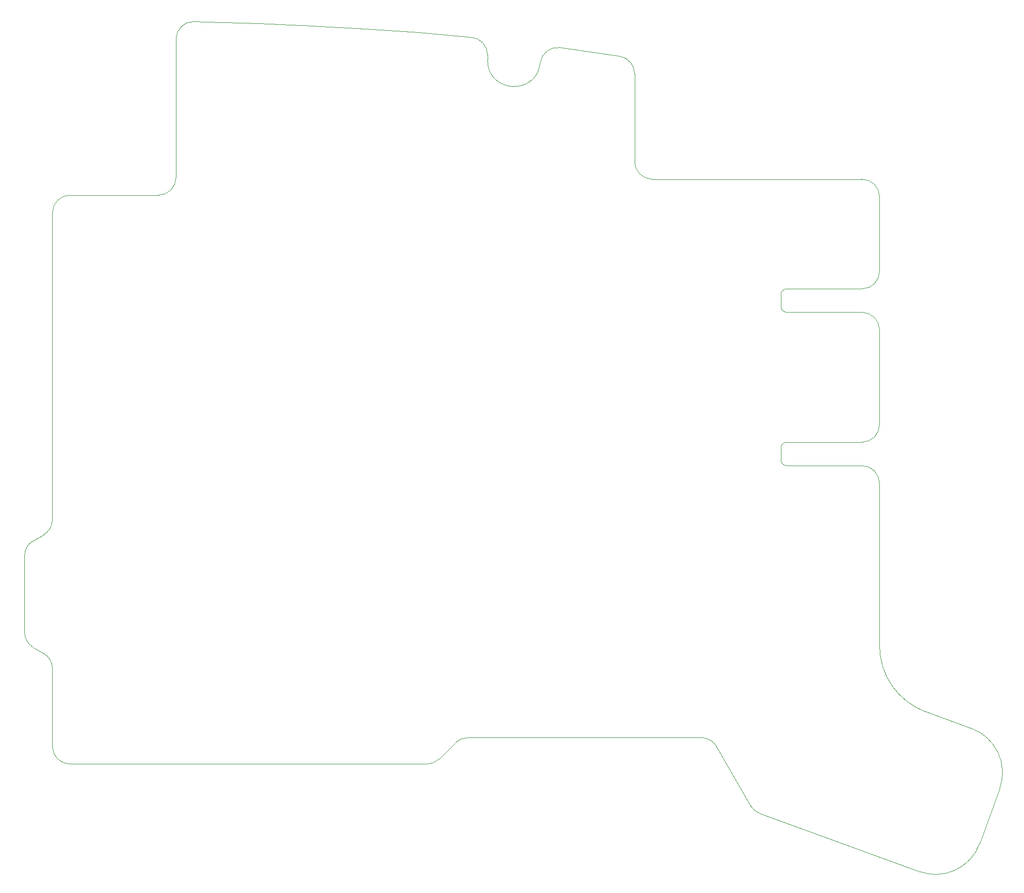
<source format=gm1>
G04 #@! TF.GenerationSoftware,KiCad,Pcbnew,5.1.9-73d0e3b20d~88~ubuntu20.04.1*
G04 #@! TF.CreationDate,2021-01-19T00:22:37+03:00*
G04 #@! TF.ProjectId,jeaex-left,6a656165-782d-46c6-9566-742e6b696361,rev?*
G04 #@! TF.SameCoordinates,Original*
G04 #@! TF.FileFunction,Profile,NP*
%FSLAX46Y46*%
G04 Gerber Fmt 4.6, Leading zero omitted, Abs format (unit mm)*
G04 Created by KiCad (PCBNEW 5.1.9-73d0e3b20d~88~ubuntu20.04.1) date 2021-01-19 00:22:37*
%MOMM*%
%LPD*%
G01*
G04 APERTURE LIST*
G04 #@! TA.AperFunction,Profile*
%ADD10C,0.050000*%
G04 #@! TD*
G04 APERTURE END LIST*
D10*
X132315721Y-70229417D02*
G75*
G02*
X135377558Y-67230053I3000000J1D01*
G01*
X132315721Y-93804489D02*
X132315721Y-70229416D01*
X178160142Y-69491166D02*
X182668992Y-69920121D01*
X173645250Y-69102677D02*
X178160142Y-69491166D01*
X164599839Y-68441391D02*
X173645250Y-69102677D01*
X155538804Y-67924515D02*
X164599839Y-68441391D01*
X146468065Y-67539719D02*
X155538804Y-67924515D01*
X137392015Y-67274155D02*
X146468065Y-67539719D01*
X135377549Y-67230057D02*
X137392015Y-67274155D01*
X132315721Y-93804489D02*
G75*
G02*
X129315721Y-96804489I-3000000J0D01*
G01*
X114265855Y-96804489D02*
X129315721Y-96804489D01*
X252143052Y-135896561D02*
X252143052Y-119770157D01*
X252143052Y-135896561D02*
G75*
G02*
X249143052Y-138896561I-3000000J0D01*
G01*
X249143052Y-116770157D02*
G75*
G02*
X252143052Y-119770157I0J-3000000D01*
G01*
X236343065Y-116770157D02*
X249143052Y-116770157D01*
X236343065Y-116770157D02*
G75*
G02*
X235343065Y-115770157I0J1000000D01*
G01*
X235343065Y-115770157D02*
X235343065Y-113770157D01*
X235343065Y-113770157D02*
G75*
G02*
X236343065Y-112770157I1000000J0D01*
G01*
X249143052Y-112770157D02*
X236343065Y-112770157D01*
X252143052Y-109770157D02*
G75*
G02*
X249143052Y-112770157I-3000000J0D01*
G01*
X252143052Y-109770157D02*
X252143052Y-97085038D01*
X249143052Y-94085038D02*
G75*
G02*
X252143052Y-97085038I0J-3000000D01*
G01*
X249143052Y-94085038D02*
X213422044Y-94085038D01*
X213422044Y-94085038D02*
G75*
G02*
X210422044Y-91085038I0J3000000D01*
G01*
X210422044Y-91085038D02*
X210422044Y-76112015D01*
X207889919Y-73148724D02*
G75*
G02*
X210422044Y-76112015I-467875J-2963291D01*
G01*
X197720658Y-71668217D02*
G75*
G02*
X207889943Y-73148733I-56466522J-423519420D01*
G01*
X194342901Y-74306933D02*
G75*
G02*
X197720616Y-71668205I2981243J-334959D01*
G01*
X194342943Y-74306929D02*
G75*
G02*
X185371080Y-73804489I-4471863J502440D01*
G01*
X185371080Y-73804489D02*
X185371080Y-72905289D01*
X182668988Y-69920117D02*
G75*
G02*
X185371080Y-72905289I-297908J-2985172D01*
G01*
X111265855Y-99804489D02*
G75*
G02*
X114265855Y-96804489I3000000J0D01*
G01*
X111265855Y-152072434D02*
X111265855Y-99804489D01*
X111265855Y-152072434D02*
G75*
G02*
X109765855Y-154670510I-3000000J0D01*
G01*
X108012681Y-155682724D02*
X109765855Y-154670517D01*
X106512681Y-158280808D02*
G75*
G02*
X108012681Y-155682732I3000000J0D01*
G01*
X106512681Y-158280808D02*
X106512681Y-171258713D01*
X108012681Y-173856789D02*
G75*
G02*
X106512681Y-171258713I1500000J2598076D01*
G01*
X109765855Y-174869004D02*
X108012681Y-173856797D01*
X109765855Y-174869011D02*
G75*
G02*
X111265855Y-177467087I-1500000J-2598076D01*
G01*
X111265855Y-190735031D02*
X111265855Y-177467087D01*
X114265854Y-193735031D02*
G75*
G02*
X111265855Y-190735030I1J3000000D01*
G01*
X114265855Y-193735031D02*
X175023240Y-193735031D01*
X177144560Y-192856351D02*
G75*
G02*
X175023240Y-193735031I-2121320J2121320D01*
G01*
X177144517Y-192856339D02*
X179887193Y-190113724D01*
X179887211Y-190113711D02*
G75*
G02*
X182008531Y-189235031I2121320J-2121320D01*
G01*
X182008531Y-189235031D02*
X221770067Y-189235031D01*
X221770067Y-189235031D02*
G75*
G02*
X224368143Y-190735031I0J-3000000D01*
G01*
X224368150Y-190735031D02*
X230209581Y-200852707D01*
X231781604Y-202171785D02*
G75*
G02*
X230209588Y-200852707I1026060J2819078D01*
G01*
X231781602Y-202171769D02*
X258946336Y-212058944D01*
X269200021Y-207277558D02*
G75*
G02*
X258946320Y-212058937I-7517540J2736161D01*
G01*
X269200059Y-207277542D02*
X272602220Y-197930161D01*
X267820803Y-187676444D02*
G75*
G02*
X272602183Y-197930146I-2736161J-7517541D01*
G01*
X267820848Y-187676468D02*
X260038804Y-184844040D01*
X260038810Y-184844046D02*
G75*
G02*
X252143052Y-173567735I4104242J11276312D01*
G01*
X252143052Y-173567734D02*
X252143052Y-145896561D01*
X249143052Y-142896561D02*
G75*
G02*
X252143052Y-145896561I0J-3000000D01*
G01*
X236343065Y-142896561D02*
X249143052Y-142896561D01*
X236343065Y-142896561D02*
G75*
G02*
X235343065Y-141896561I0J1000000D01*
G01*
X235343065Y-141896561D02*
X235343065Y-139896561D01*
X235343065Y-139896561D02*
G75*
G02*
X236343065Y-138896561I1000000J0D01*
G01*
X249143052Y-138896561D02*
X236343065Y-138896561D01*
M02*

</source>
..........
◆ WHAT YOU SHOULD DO
Repeat the data above word for word, without pictures.

◆ EXERCISE RESPONSE
<source format=gm1>
G04 #@! TF.GenerationSoftware,KiCad,Pcbnew,5.1.9-73d0e3b20d~88~ubuntu20.04.1*
G04 #@! TF.CreationDate,2021-01-19T00:22:37+03:00*
G04 #@! TF.ProjectId,jeaex-left,6a656165-782d-46c6-9566-742e6b696361,rev?*
G04 #@! TF.SameCoordinates,Original*
G04 #@! TF.FileFunction,Profile,NP*
%FSLAX46Y46*%
G04 Gerber Fmt 4.6, Leading zero omitted, Abs format (unit mm)*
G04 Created by KiCad (PCBNEW 5.1.9-73d0e3b20d~88~ubuntu20.04.1) date 2021-01-19 00:22:37*
%MOMM*%
%LPD*%
G01*
G04 APERTURE LIST*
G04 #@! TA.AperFunction,Profile*
%ADD10C,0.050000*%
G04 #@! TD*
G04 APERTURE END LIST*
D10*
X132315721Y-70229417D02*
G75*
G02*
X135377558Y-67230053I3000000J1D01*
G01*
X132315721Y-93804489D02*
X132315721Y-70229416D01*
X178160142Y-69491166D02*
X182668992Y-69920121D01*
X173645250Y-69102677D02*
X178160142Y-69491166D01*
X164599839Y-68441391D02*
X173645250Y-69102677D01*
X155538804Y-67924515D02*
X164599839Y-68441391D01*
X146468065Y-67539719D02*
X155538804Y-67924515D01*
X137392015Y-67274155D02*
X146468065Y-67539719D01*
X135377549Y-67230057D02*
X137392015Y-67274155D01*
X132315721Y-93804489D02*
G75*
G02*
X129315721Y-96804489I-3000000J0D01*
G01*
X114265855Y-96804489D02*
X129315721Y-96804489D01*
X252143052Y-135896561D02*
X252143052Y-119770157D01*
X252143052Y-135896561D02*
G75*
G02*
X249143052Y-138896561I-3000000J0D01*
G01*
X249143052Y-116770157D02*
G75*
G02*
X252143052Y-119770157I0J-3000000D01*
G01*
X236343065Y-116770157D02*
X249143052Y-116770157D01*
X236343065Y-116770157D02*
G75*
G02*
X235343065Y-115770157I0J1000000D01*
G01*
X235343065Y-115770157D02*
X235343065Y-113770157D01*
X235343065Y-113770157D02*
G75*
G02*
X236343065Y-112770157I1000000J0D01*
G01*
X249143052Y-112770157D02*
X236343065Y-112770157D01*
X252143052Y-109770157D02*
G75*
G02*
X249143052Y-112770157I-3000000J0D01*
G01*
X252143052Y-109770157D02*
X252143052Y-97085038D01*
X249143052Y-94085038D02*
G75*
G02*
X252143052Y-97085038I0J-3000000D01*
G01*
X249143052Y-94085038D02*
X213422044Y-94085038D01*
X213422044Y-94085038D02*
G75*
G02*
X210422044Y-91085038I0J3000000D01*
G01*
X210422044Y-91085038D02*
X210422044Y-76112015D01*
X207889919Y-73148724D02*
G75*
G02*
X210422044Y-76112015I-467875J-2963291D01*
G01*
X197720658Y-71668217D02*
G75*
G02*
X207889943Y-73148733I-56466522J-423519420D01*
G01*
X194342901Y-74306933D02*
G75*
G02*
X197720616Y-71668205I2981243J-334959D01*
G01*
X194342943Y-74306929D02*
G75*
G02*
X185371080Y-73804489I-4471863J502440D01*
G01*
X185371080Y-73804489D02*
X185371080Y-72905289D01*
X182668988Y-69920117D02*
G75*
G02*
X185371080Y-72905289I-297908J-2985172D01*
G01*
X111265855Y-99804489D02*
G75*
G02*
X114265855Y-96804489I3000000J0D01*
G01*
X111265855Y-152072434D02*
X111265855Y-99804489D01*
X111265855Y-152072434D02*
G75*
G02*
X109765855Y-154670510I-3000000J0D01*
G01*
X108012681Y-155682724D02*
X109765855Y-154670517D01*
X106512681Y-158280808D02*
G75*
G02*
X108012681Y-155682732I3000000J0D01*
G01*
X106512681Y-158280808D02*
X106512681Y-171258713D01*
X108012681Y-173856789D02*
G75*
G02*
X106512681Y-171258713I1500000J2598076D01*
G01*
X109765855Y-174869004D02*
X108012681Y-173856797D01*
X109765855Y-174869011D02*
G75*
G02*
X111265855Y-177467087I-1500000J-2598076D01*
G01*
X111265855Y-190735031D02*
X111265855Y-177467087D01*
X114265854Y-193735031D02*
G75*
G02*
X111265855Y-190735030I1J3000000D01*
G01*
X114265855Y-193735031D02*
X175023240Y-193735031D01*
X177144560Y-192856351D02*
G75*
G02*
X175023240Y-193735031I-2121320J2121320D01*
G01*
X177144517Y-192856339D02*
X179887193Y-190113724D01*
X179887211Y-190113711D02*
G75*
G02*
X182008531Y-189235031I2121320J-2121320D01*
G01*
X182008531Y-189235031D02*
X221770067Y-189235031D01*
X221770067Y-189235031D02*
G75*
G02*
X224368143Y-190735031I0J-3000000D01*
G01*
X224368150Y-190735031D02*
X230209581Y-200852707D01*
X231781604Y-202171785D02*
G75*
G02*
X230209588Y-200852707I1026060J2819078D01*
G01*
X231781602Y-202171769D02*
X258946336Y-212058944D01*
X269200021Y-207277558D02*
G75*
G02*
X258946320Y-212058937I-7517540J2736161D01*
G01*
X269200059Y-207277542D02*
X272602220Y-197930161D01*
X267820803Y-187676444D02*
G75*
G02*
X272602183Y-197930146I-2736161J-7517541D01*
G01*
X267820848Y-187676468D02*
X260038804Y-184844040D01*
X260038810Y-184844046D02*
G75*
G02*
X252143052Y-173567735I4104242J11276312D01*
G01*
X252143052Y-173567734D02*
X252143052Y-145896561D01*
X249143052Y-142896561D02*
G75*
G02*
X252143052Y-145896561I0J-3000000D01*
G01*
X236343065Y-142896561D02*
X249143052Y-142896561D01*
X236343065Y-142896561D02*
G75*
G02*
X235343065Y-141896561I0J1000000D01*
G01*
X235343065Y-141896561D02*
X235343065Y-139896561D01*
X235343065Y-139896561D02*
G75*
G02*
X236343065Y-138896561I1000000J0D01*
G01*
X249143052Y-138896561D02*
X236343065Y-138896561D01*
M02*

</source>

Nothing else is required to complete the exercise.